Arqueé una ceja y fingí que mi muslo rozaba su pie sin querer. Fue un contacto breve pero electrizante que me aceleró la respiración y aguzó mis sentidos. La cascada ya se había vuelto ruido de fondo, como si en aquel lugar solo estuviéramos ella y yo. Su sonrisa ladina, la misma que puso cuando un día le pregunté por un bar de ambiente en la ciudad más cercana.
—¿Un día muy estresante? —bromeé. Quería tantear el terreno solo un poco más, lo suficiente para estar segura de que quería lo mismo que yo.
Apoyó las manos en el borde de la piscina y, de un movimiento rápido, se hundió en el agua. Se le humedecieron las puntas de los rizos y un par de gotas salpicaron en sus mejillas. Se quedó muy cerca de mí, tanto que di un paso atrás para alejarme, pero su mano me detuvo. A la luz del sol del atardecer sus ojos se tornaban verdes y me sentí hipnotizada por ellos unos instantes. Por su forma de mirarme y también de tocarme.
—Es muy estresante saber que es tu última noche. —Lo ronroneó. Nunca me había hablado de aquel modo y tuvo un efecto devastador en las resistencias de mi mente. Por supuesto que quería lo mismo que yo, y no pensaba abandonar aquel hotel sin dárselo—. Y yo tengo tantas cosas que hacer, Cora. Es muy estresante saber que te quedan solo unas horas y…
—¿Y qué?
Fui directa, pero toda la seguridad que impregnaban mis palabras fue fingida. La recepcionista me hizo caminar hacia atrás mientras sostenía mi cuerpo, con cada paso que daba, más rápido me latía el corazón. Más nerviosa estaba. ¿Cómo podía descender aquellas pistas tan inclinadas con un par de esquís y ahora no sabía qué hacer?
—Y que tengo que organizarme para aprovechar cada minuto.

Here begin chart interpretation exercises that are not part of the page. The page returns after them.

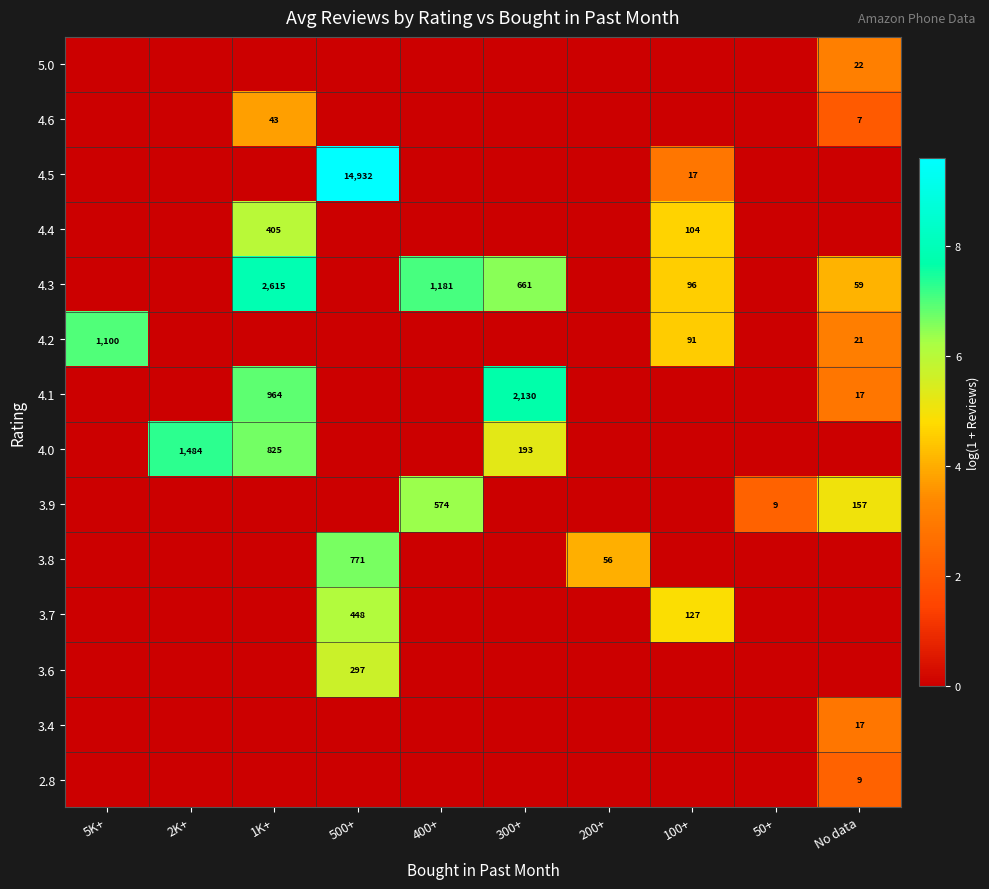

Is it true that 4.3 equals 18 at No data?

False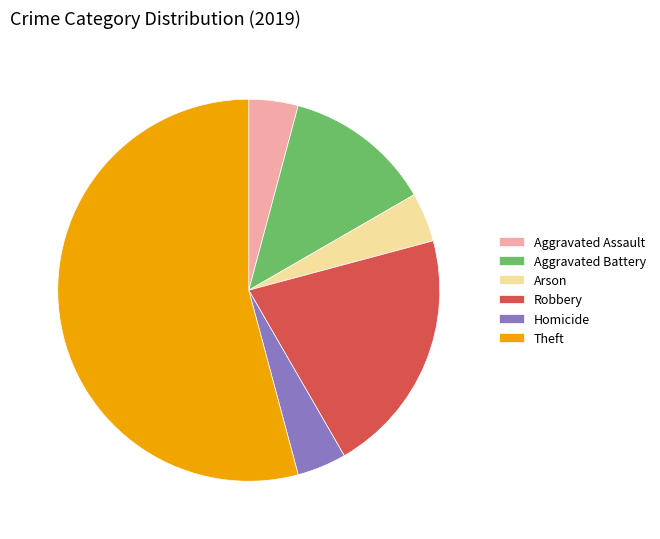

Count the number of slices in the pie.

6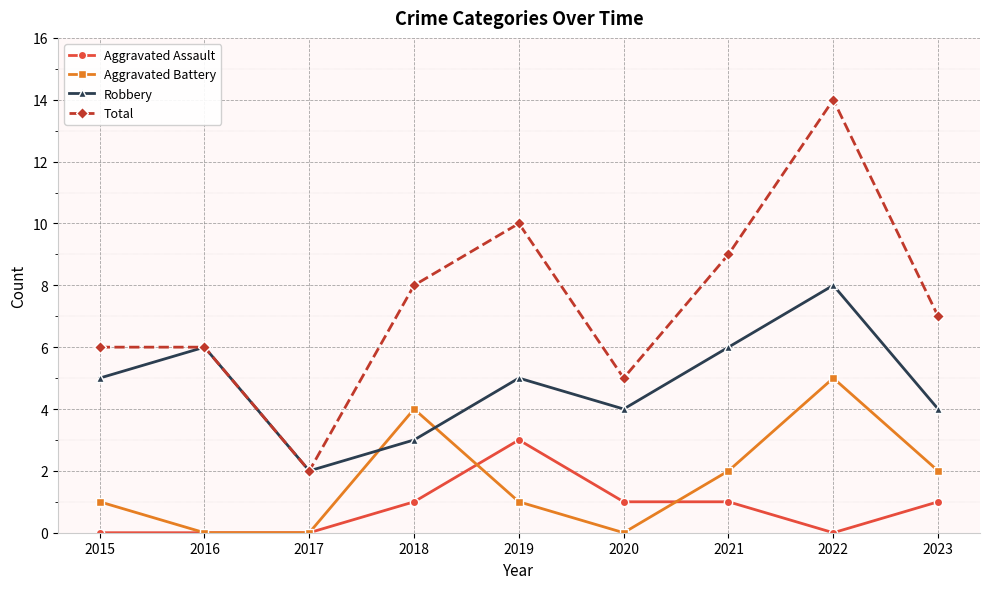

What value does the Aggravated Battery series have at 2015?

1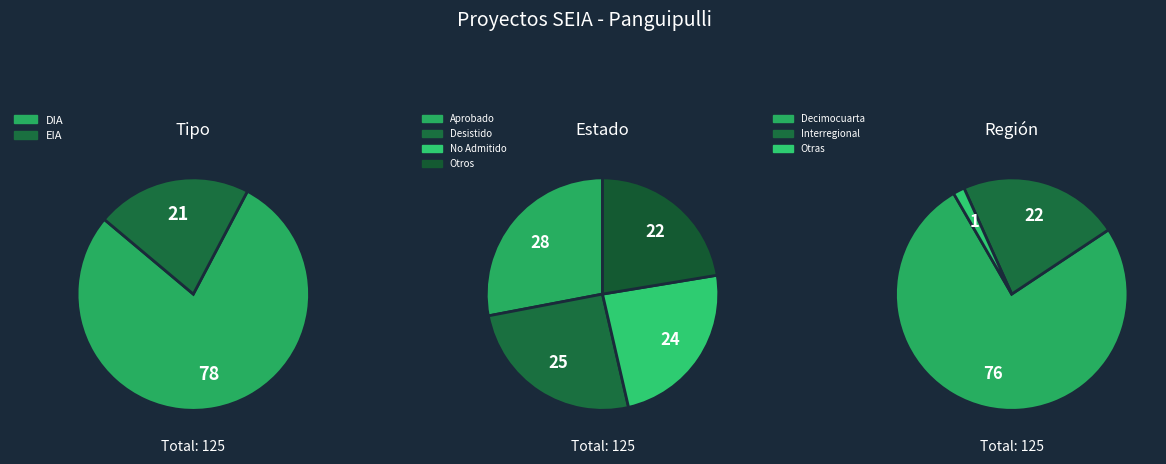

Which category has the biggest portion of the pie?

DIA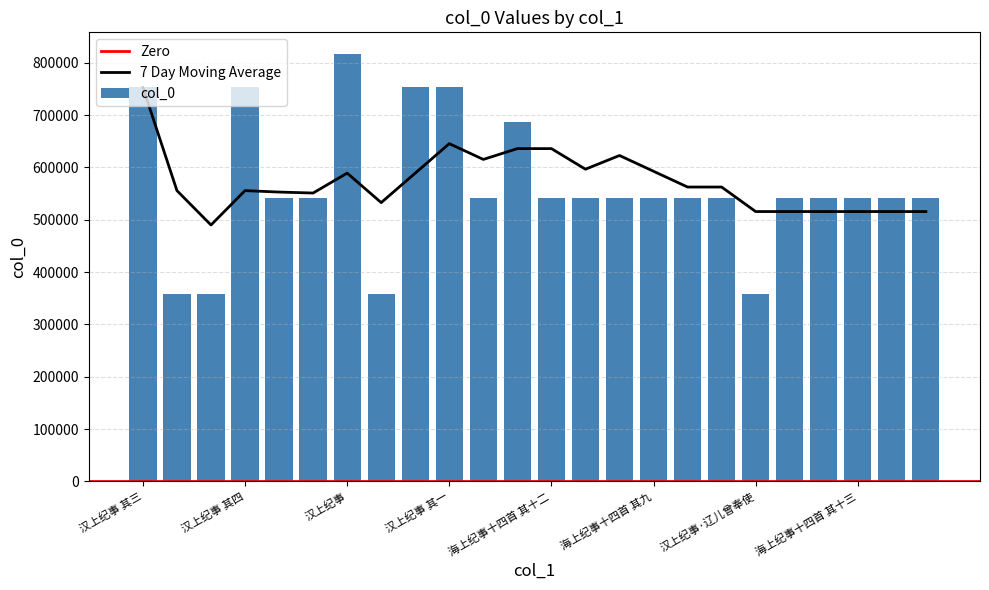

What is the label of the 7th bar from the right?

海上纪事十四首 其四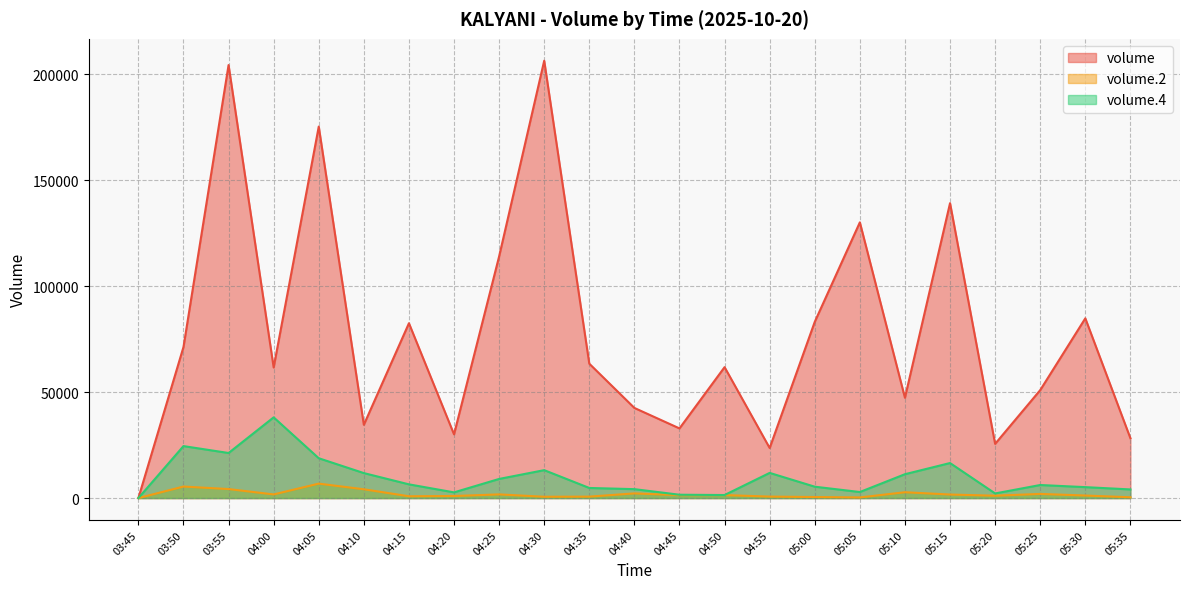

How many positive values does the volume series have?

22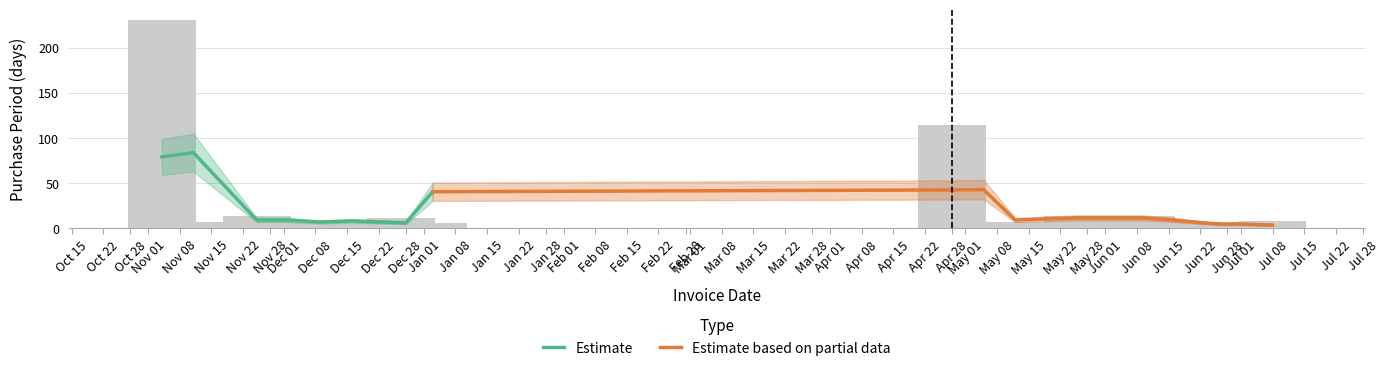

What is the label of the 4th bar from the right?

2017-06-23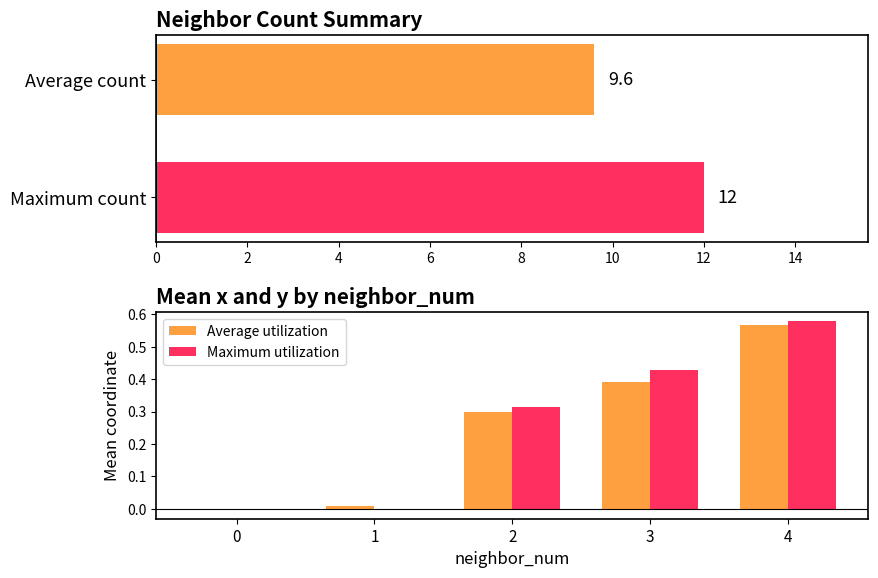

What is the difference between the second highest and second lowest values in the Maximum utilization series?

0.4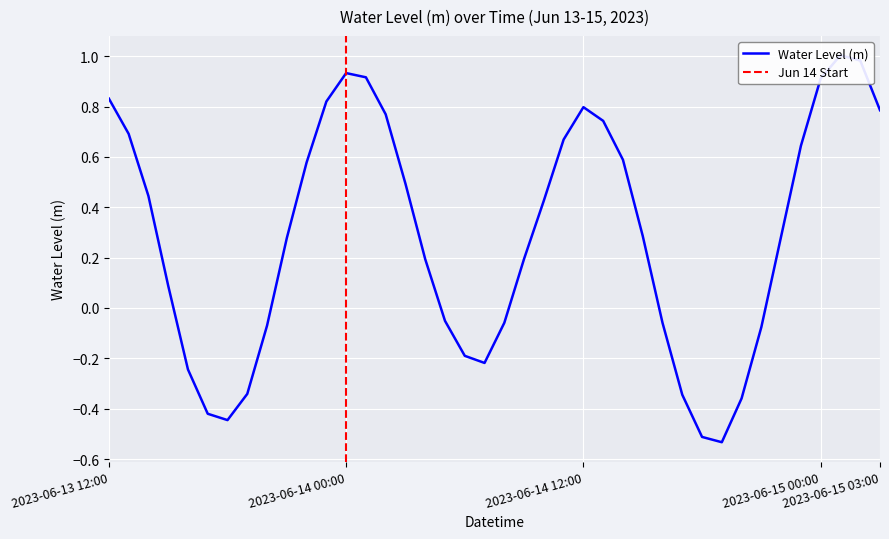

How many values are below zero?

15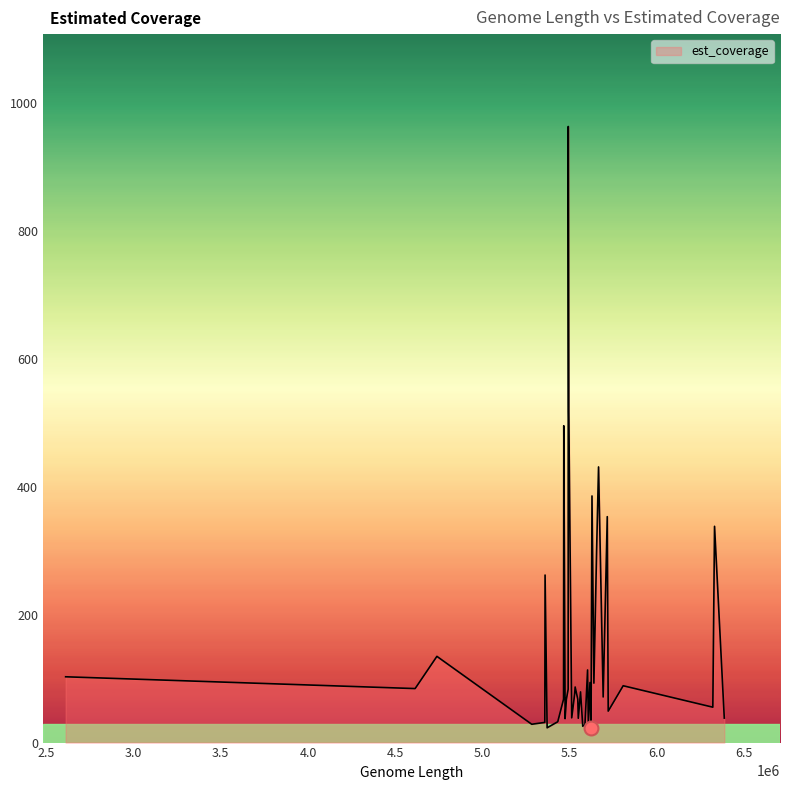

What is the minimum value shown in the chart?

22.2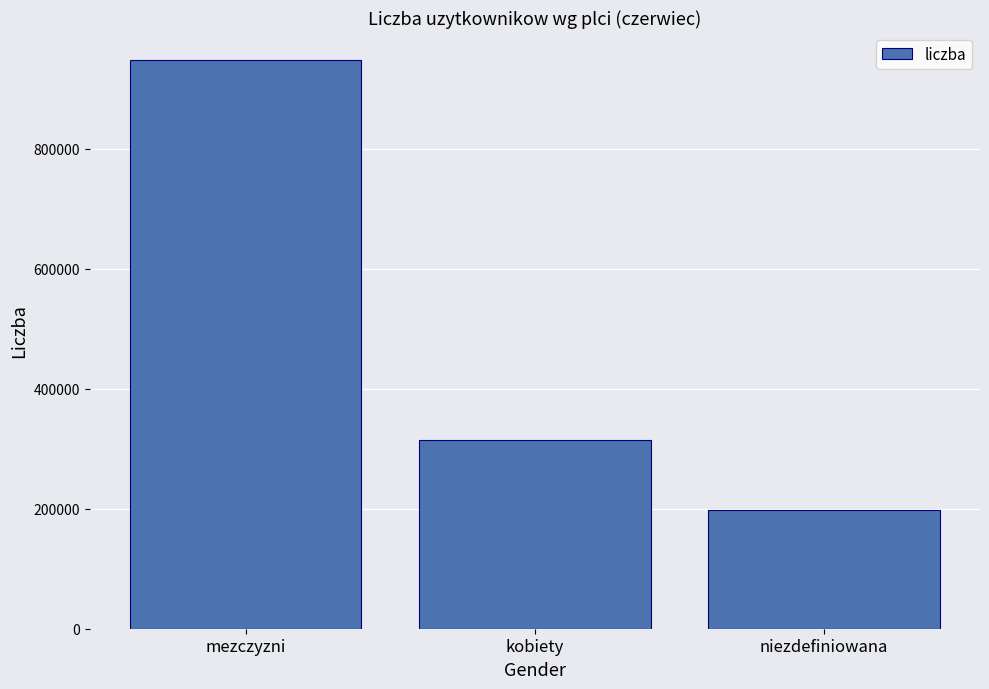

What is the value of the 2nd bar from the left?

314618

Dejé ir la respiración contenida, que casi sonó como un gemido. Ella prácticamente lo atrapó con su boca, y nos sumergió en un beso impaciente. Me había pasado la semana entera imaginando cómo besaría, y lo hacía mucho mejor que en cualquiera de las proyecciones de mi mente. Besaba de un modo en que nadie me había besado antes, contenida pero demandante. Parecía que lo hubiéramos hecho cientos de veces antes, tenía un cariz familiar, pero al mismo tiempo la novedad lo teñía todo. Las pocas ganas que tenía de irme de aquel resort de montaña acabaron por diluirse en aquella piscina de azulejos blancos, atrapada entre un chorro de agua y aquella mujer que no tenía ni la más mínima intención de dejarme ir.
—¿Ves la hora? Detrás de mí.
Llevé la mirada a un reloj digital de números rojos, integrado en la única pared de la zona de aguas. Parpadeaba a cada segundo que pasaba, como recordándome que nos quedaba muy poco tiempo. Murmuré un «ajá», ansiosa.
Mi humedad se confundía con la del agua, pero estaba convencida de que lo que la recepcionista despertaba en mi cuerpo era algo inédito. ¿Sentirme así por una desconocida? Jamás había experimentado una atracción tan inexplicable como la que sentía por la recepcionista. Apenas la conocía, solo la había visto unas pocas veces y sí, habíamos hablado, pero nada sobre ella y yo, solo sobre las pistas, los horarios del desayuno y algún que otro consejo para disfrutar más de la estancia. ¿Cómo podía mi cuerpo responder de aquel modo ante ella?
—No habrá nadie hasta en punto, es lo que tarda la chica de la zona de aguas en preparar la cabina para los masajes. Siempre lo hace a la misma hora. ¿Te gustaría…?
Antes de que pudiera terminar la frase, asentí.